Entretien croisé entre les "4 fantactiques" Raphaël Cosmidis (Red Star, L’Équipe), Philippe Gargov (Footalitaire), Christophe Kuchly (AFP, Le Monde, Eurosport, La Voix du Nord) et Julien Momont (RMC Sport).
Pouvez-vous nous donner une définition du n°10 ? Existe-t-il plusieurs types de 10 ?
Julien Momont : Pour donner une définition scolaire, le 10 se définit par son rôle, la zone du terrain qu’il occupe et ses aptitudes. Au sens traditionnel du terme, c’est l’organisateur du jeu de son équipe, qui évolue dans l’axe en soutien de ses attaquants, doté de qualités techniques et créatives lui permettant de faire la différence par le dribble ou par la passe.
Raphaël Cosmidis : Le 10 est plein de nuances. Certains utilisent énormément le dribble, d’autres moins vifs doivent créer des décalages par des passes surprenantes, souvent en une touche et depuis des positions inattendues. Ils partagent tous une grande sensibilité du pied. Le dosage, dans la passe, dans la conduite de balle, est ce qui les réunit.

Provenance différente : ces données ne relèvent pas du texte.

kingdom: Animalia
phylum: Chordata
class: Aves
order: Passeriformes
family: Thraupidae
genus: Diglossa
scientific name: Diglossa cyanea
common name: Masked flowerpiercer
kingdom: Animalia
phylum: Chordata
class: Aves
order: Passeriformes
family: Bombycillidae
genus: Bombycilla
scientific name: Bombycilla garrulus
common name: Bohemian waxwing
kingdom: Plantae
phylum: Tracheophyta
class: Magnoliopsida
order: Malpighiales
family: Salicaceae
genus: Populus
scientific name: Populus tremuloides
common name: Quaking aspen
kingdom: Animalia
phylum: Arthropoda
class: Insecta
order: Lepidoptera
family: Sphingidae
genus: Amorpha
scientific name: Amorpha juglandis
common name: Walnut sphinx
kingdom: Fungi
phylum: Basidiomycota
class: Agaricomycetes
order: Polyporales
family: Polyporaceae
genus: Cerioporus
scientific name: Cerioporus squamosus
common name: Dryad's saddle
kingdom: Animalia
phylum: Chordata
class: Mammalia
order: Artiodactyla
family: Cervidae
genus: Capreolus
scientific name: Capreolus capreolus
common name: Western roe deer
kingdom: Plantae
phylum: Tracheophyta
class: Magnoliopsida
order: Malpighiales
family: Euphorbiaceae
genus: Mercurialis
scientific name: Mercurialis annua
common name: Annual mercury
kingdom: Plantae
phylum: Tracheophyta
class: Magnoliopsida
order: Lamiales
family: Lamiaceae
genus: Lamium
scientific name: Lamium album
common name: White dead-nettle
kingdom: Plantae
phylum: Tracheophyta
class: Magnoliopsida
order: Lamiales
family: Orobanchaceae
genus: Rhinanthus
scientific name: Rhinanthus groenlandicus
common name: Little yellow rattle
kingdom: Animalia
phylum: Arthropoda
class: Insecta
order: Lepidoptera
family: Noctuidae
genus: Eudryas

Christophe Kuchly : Dès qu’on s’approche du but adverse, il faut faire des différences pour tromper la défense, et chacun a sa stratégie pour y arriver. Même s’il y a plusieurs profils, un défenseur n’aura pas dix réponses à apporter à sa problématique, qui est d’abord d’empêcher l’adversaire de marquer. À l’inverse, le créateur part d’une toile vide et peut tout faire : se déplacer, dribbler, passer, tirer. Il faut une vision du jeu supérieure et des pieds capables de mettre ses idées en pratique.
Philippe Gargov : Et pour finir sur une définition plus allégorique, on pourrait dire que le 10 est un Roi-Soleil. Par son leadership technique, il dicte le tempo du match, l’orientation du jeu. Et par sa dimension solaire, il attire vers lui les ballons et rayonne en les redistribuant vers l’avant. Ce n’est d’ailleurs pas sans raison si le champ lexical de la lumière est abondamment utilisé pour les décrire !

A quel moment de l’histoire le 10 arrive-t-il ? Quelle fut la période reine pour le 10 et dans quel pays ?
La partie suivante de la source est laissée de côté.